**What to produce**
Reproduce only the top of the records, down to and including the line containing "On top of that, ROL".

[Stored items]
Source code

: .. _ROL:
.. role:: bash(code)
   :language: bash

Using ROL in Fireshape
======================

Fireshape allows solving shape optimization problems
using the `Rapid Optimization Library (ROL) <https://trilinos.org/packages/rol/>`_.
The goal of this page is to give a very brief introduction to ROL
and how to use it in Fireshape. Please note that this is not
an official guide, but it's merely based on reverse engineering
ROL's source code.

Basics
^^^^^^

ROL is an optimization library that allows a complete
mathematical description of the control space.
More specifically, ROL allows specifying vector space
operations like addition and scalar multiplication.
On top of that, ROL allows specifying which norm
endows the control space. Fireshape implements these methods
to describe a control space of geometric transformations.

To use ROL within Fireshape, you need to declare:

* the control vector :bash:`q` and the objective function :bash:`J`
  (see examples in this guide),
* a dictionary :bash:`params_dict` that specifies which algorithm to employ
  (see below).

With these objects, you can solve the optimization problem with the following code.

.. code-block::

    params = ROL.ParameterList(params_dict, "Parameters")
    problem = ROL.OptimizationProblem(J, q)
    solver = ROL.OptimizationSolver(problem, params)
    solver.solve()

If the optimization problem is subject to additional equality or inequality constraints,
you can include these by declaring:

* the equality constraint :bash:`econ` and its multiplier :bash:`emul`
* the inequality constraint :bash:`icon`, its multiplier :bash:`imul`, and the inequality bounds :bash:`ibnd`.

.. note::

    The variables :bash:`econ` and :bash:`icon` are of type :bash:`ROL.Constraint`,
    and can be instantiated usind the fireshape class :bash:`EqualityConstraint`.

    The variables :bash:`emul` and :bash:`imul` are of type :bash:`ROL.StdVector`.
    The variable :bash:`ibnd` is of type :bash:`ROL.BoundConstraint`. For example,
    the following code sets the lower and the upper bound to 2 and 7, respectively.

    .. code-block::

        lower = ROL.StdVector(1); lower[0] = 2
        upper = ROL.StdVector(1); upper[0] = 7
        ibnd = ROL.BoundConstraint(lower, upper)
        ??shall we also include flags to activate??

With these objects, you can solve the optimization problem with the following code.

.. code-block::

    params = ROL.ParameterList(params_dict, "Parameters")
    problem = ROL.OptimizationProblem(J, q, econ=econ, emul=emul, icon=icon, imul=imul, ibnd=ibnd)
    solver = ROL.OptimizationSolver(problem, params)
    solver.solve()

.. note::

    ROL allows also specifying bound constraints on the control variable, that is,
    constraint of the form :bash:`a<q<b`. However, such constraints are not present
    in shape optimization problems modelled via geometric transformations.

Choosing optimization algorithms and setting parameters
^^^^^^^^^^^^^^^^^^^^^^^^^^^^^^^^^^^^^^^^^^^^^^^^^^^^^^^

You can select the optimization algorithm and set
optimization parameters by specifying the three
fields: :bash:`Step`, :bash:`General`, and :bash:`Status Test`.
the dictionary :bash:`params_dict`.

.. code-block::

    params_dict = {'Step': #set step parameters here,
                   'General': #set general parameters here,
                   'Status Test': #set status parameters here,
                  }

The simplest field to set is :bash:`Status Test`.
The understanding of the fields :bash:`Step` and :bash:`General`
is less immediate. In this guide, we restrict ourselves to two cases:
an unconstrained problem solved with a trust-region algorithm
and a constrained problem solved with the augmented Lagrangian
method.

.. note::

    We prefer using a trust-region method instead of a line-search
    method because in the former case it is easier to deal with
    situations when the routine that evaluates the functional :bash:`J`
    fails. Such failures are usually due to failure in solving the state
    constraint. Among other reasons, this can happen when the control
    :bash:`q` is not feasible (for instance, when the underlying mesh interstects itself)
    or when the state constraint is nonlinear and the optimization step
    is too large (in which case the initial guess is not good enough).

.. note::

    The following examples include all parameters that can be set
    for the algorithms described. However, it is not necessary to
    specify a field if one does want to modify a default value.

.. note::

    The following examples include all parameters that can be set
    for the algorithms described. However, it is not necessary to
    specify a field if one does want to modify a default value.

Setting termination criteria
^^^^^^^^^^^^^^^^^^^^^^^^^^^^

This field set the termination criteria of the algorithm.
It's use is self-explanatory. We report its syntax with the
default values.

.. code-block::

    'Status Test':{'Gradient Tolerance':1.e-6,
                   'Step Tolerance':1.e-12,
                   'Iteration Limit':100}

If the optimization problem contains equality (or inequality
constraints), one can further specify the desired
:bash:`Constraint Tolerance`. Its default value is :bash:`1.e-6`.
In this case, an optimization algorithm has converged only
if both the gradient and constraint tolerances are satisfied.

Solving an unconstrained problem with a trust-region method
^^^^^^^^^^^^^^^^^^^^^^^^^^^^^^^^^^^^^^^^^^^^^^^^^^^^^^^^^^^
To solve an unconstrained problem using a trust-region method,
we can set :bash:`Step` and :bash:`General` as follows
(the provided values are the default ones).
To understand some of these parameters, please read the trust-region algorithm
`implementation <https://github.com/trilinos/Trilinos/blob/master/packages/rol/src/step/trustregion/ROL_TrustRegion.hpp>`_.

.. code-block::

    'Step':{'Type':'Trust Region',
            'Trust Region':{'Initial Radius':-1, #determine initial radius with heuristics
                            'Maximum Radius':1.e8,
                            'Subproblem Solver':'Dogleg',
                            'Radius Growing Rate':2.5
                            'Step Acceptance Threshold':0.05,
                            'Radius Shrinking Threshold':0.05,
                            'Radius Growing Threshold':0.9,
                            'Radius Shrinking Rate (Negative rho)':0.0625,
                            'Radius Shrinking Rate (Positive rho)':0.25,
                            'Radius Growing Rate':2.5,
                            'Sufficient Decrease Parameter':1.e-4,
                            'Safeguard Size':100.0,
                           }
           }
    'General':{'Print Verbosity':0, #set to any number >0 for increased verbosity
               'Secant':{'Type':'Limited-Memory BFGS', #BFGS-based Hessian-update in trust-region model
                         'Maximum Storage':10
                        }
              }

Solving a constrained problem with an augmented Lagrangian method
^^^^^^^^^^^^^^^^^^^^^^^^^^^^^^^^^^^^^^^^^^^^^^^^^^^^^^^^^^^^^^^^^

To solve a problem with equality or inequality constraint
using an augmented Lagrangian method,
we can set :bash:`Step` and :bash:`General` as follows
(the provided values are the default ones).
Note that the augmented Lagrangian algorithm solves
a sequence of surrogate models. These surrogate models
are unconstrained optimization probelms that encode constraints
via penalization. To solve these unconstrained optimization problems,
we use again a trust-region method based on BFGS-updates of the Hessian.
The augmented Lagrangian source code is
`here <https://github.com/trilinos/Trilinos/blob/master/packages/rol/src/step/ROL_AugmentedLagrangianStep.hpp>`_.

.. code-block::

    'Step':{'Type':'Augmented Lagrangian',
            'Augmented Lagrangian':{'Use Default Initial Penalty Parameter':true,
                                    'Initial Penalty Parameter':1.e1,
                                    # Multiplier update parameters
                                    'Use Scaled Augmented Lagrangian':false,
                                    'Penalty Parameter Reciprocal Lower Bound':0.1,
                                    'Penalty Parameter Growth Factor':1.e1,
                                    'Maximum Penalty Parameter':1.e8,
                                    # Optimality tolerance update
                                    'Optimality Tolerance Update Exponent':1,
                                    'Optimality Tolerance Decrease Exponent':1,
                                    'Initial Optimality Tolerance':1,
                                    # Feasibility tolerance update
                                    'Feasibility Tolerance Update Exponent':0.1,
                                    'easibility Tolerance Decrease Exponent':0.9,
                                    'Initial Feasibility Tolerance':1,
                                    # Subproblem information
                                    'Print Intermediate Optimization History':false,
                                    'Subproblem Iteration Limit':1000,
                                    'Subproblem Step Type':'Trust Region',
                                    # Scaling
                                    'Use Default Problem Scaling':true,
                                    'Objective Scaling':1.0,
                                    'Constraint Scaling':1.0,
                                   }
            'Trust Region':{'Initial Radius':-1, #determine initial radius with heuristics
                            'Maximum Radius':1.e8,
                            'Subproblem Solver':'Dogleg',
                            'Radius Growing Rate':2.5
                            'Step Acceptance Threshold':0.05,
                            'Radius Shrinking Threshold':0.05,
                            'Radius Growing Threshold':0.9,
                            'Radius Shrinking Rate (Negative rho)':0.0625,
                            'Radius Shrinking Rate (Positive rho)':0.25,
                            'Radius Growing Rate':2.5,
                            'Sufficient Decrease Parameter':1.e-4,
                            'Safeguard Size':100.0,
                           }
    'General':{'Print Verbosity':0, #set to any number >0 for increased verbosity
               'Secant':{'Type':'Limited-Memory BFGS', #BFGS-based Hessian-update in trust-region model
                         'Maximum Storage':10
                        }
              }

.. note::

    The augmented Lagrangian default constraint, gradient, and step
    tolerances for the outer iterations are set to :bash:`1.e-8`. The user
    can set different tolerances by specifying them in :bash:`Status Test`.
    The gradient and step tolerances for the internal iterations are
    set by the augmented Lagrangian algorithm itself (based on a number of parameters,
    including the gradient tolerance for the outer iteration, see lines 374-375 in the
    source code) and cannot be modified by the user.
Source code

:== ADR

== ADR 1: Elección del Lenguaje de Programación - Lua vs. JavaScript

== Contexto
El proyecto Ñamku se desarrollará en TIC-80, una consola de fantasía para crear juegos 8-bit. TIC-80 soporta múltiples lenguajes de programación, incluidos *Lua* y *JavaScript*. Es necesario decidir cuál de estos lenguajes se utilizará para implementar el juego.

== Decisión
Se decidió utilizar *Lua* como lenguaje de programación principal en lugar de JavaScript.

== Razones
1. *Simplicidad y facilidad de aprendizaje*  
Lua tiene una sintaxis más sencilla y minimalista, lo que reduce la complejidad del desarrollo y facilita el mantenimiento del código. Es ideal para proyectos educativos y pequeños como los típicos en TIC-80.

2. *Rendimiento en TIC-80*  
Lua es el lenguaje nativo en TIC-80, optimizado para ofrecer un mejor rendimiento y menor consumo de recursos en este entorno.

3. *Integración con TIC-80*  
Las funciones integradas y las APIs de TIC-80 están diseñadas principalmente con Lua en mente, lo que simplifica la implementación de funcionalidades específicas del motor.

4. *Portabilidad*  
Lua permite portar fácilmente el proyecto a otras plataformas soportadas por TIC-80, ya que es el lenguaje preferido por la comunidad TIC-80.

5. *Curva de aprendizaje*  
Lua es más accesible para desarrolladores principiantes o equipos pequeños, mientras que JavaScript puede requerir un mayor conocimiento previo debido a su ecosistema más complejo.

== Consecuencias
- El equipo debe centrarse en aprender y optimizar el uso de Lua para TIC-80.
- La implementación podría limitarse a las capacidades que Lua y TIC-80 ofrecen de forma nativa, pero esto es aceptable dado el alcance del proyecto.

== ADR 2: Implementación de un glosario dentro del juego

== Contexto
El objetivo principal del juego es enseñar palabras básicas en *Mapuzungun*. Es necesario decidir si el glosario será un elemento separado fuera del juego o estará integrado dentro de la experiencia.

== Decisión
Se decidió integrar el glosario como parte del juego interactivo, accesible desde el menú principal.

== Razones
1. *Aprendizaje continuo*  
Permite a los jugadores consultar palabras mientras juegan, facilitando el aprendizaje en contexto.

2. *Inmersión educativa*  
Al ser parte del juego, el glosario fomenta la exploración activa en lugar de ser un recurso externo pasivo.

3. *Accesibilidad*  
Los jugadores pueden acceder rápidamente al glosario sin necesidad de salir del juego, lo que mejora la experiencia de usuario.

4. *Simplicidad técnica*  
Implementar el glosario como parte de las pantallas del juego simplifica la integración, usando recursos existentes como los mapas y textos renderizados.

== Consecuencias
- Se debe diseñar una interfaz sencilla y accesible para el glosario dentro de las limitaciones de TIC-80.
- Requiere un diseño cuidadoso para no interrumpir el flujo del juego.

**Answer area**
Source code

: .. _ROL:
.. role:: bash(code)
   :language: bash

Using ROL in Fireshape
======================

Fireshape allows solving shape optimization problems
using the `Rapid Optimization Library (ROL) <https://trilinos.org/packages/rol/>`_.
The goal of this page is to give a very brief introduction to ROL
and how to use it in Fireshape. Please note that this is not
an official guide, but it's merely based on reverse engineering
ROL's source code.

Basics
^^^^^^

ROL is an optimization library that allows a complete
mathematical description of the control space.
More specifically, ROL allows specifying vector space
operations like addition and scalar multiplication.
On top of that, ROL allows specifying which norm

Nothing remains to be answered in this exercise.